Alcide Pierantozzi, Lo sbilico, Einaudi 2025
«Per tre anni, rincasando poco prima dell’alba, mi sono messo in ginocchio davanti al letto, ho frugato in un punto specifico sotto il materasso e ho tirato fuori il cancro dii mia madre». Alcide Pierantozzi, ecco uno «Che come dicono tutti avrebbe bisogno di uno bravo»! In questo prezioso Lo sbilico l’autore (autore finanche di sé stesso, visto che si mette in scena per quello che è) conduce un rendiconto esatto del regno delle ombre. «A un certo punto vado in bagno per fumarmi una sigaretta e sullo scanno di fianco allo specchio, nella fararandola di luce che entra dal finestrino, là dove avrebbe dovuto esserci la mia ombra – almeno quella del braccio con la mano sospesa a reggere l’accendino – in realtà c’è qualcos’altro. C’è l’ombra di un cane, della zampa di un cane». Il meccanismo di quella «malattia sfuggente», della quale è affetto Alcide, è molto semplice: essa parte dalle ombre, produce lo sbilico, fa vivere all’incrocio (o al bivio) fra due ragionamenti opposti e reciprocamente contraddittori e si risolve in una diagnosi: «Secondo il medico il mio cervello si fissa su certi punti del mio corpo per tenersi impegnato, cerca continui collaudi per evitare l’impazzimento totale: è come se s’intestardisse su un cubo di Rubik».

> Dati archiviati:
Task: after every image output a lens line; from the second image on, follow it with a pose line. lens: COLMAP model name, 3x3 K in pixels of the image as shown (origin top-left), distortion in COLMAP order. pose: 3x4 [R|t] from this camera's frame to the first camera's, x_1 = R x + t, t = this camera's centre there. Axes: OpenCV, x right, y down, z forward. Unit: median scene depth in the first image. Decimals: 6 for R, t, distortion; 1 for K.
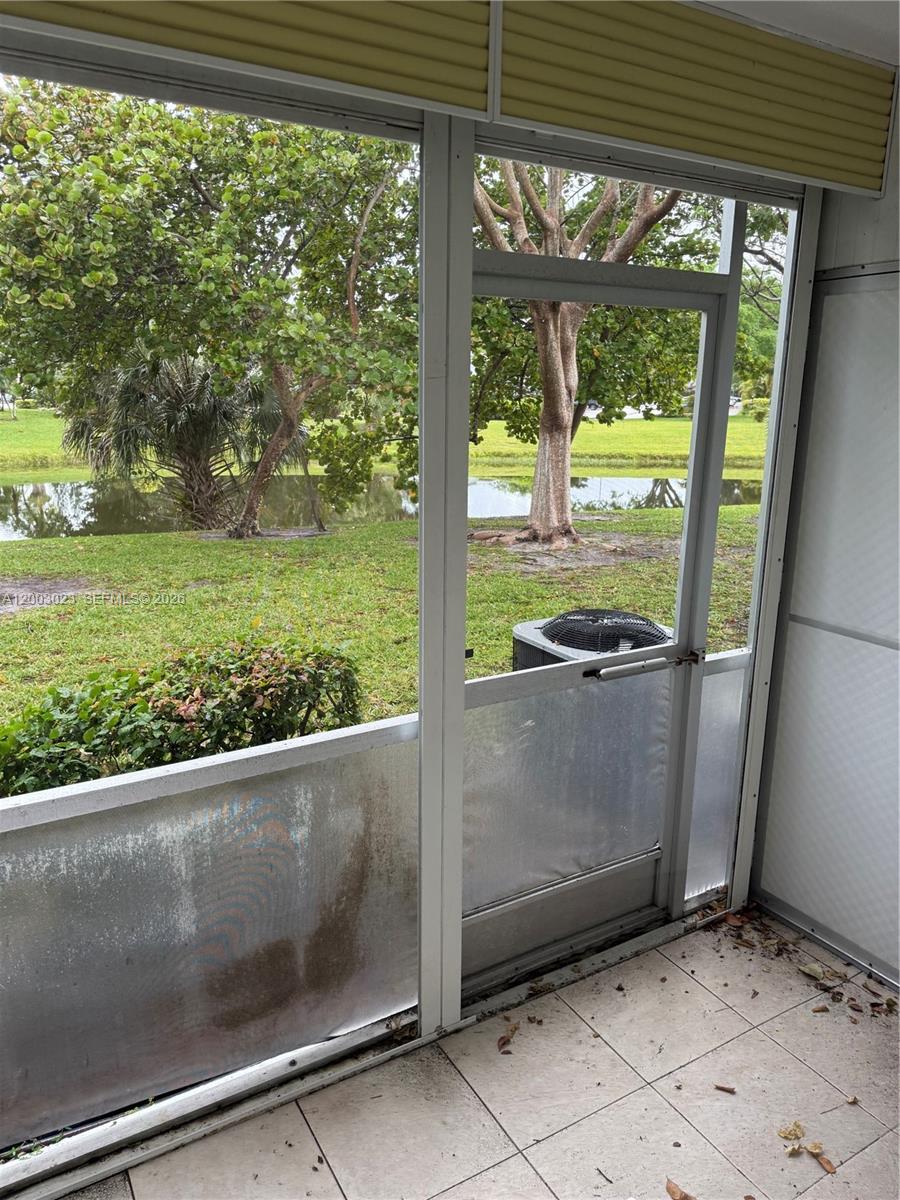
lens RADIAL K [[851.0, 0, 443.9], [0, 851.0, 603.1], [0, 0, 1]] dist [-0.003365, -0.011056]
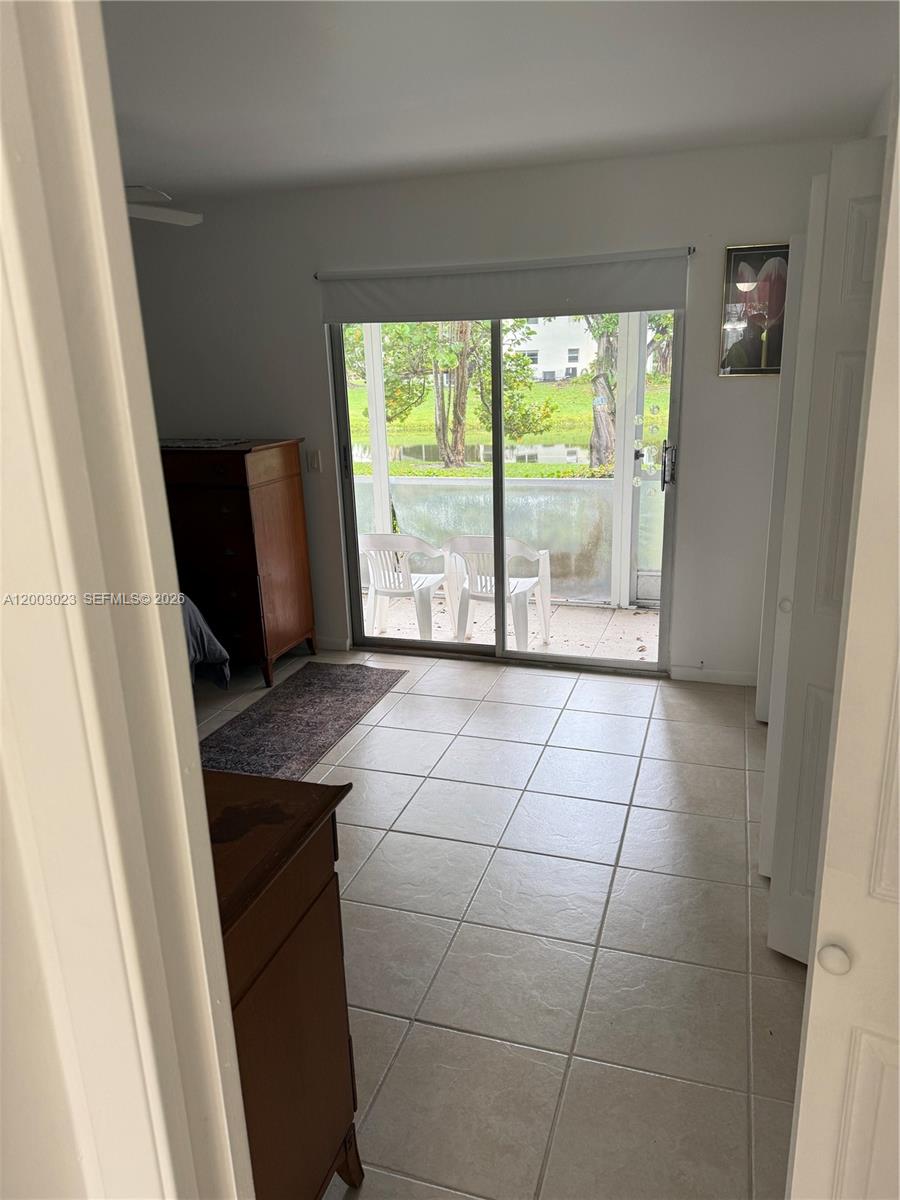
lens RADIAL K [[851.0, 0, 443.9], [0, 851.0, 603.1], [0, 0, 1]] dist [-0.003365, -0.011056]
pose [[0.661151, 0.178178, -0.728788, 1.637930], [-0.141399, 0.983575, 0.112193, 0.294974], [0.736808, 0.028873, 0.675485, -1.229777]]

* * *

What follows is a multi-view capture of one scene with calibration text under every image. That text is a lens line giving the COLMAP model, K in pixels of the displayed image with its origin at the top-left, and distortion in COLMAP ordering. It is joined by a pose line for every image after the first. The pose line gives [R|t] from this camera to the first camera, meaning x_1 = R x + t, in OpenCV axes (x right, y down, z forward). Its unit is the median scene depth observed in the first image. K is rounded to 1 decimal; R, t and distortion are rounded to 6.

...

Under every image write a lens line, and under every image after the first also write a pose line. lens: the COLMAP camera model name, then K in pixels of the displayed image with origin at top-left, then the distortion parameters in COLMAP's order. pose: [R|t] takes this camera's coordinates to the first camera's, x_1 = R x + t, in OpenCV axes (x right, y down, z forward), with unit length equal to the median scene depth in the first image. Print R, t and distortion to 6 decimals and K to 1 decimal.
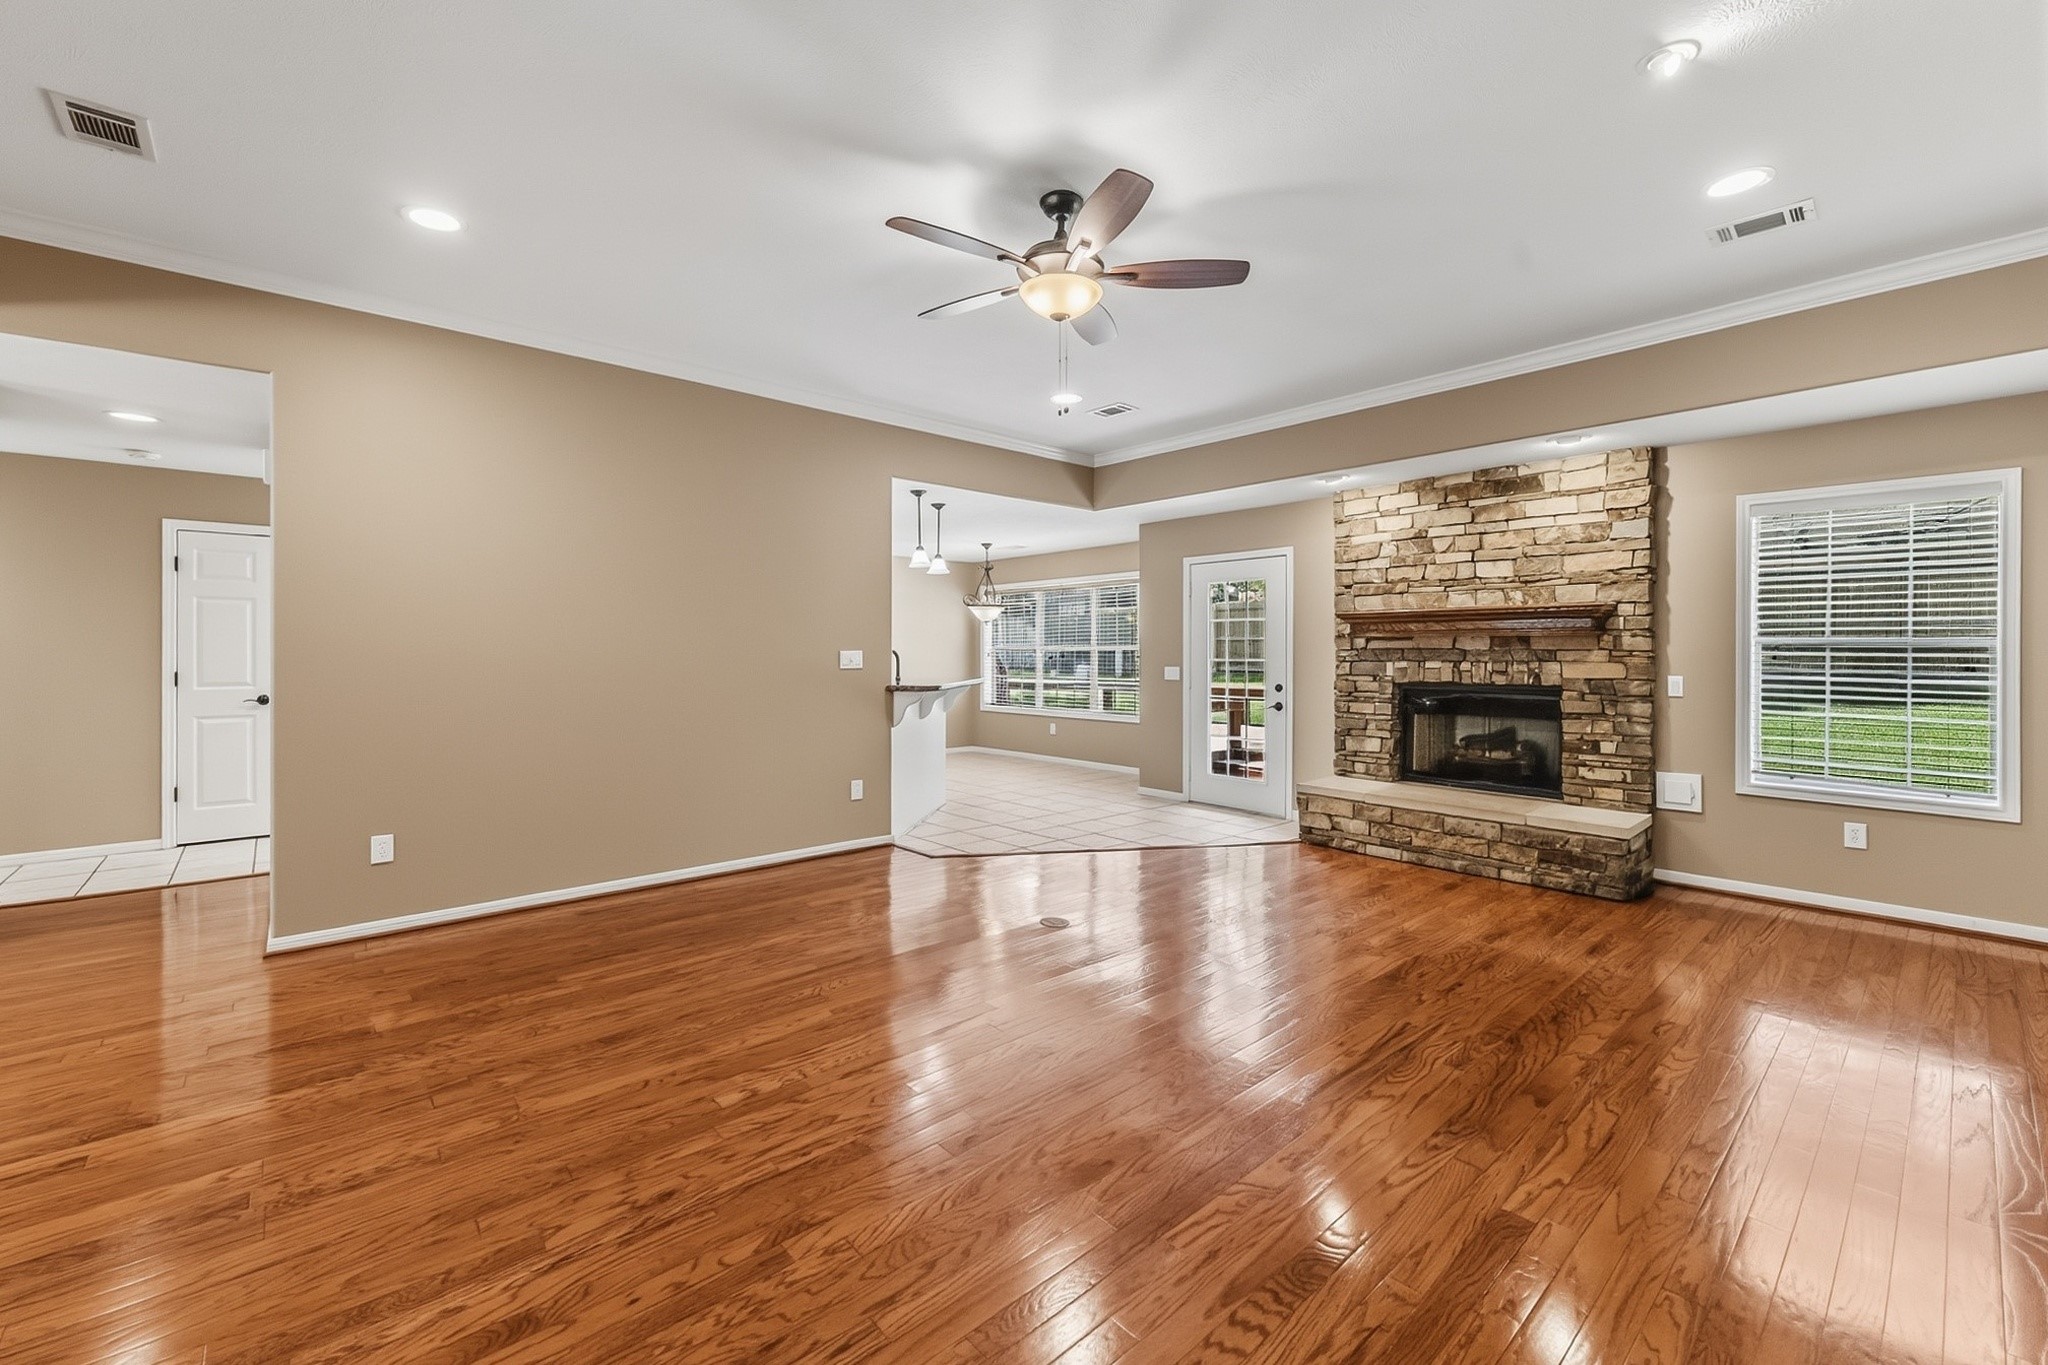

> Istruzioni di lavoro:
Riprendi il testo su «Lo sbilico» di Alcide Pierantozzi e proseguilo dopo la sua ultima frase.

> Area di risposta:
Alcide Pierantozzi è davvero «uno bravo»; egli, infatti, ci conduce in questo Viaggio al termine della psiche in compagnia di quello spettro che si aggira per il mondo. Lo spettro autistico. «Il medico dice che la rimozione del nome è riconducibile allo spettro autistico – che alla fine, mi sto convincendo, è uno spettro per davvero, una volontà diversa e invisibile che s’intercala alla mia». Fantasma, spettro oppure ombra che sia, questa altra parte dello specchio fa si che «Io vivo all’incrocio di due percezioni opposte del mondo, tra il recto e il verso delle cose; ogni mio ragionamento, anche quando è molto sensato, se ne va a rimorchio di un ragionamento erroneo che mi costringe a fughe continue da entrambi, a dubbi continui». «Quando qualcosa sparisce, il mio cervello va in tilt. Quando ho mal di gola, il mio cervello non prevede la guarigione, non vede oltre lo stato presente. Se una giornata finisce, non riesco a capire che ne comincerà un’altra. Vivo lo sbilico e nello sbilico delle cose». «Sento che la mia mente e la realtà non si equivalgono più. Il reale e il mentale si sfidano». Alcide vive, dunque, in un mondo privo di verità. All’interno del quale «Dio deve essere più matto di me, se è convinto di essere l’unico a esistere fuori dallo spazio e dal tempo». Lo sbilico, in fondo, non è altro che questo bivio. Ovvero: un crocevia in un mondo privo di verità, al di là dello spazio e del tempo; direttamente dentro la sofferenza.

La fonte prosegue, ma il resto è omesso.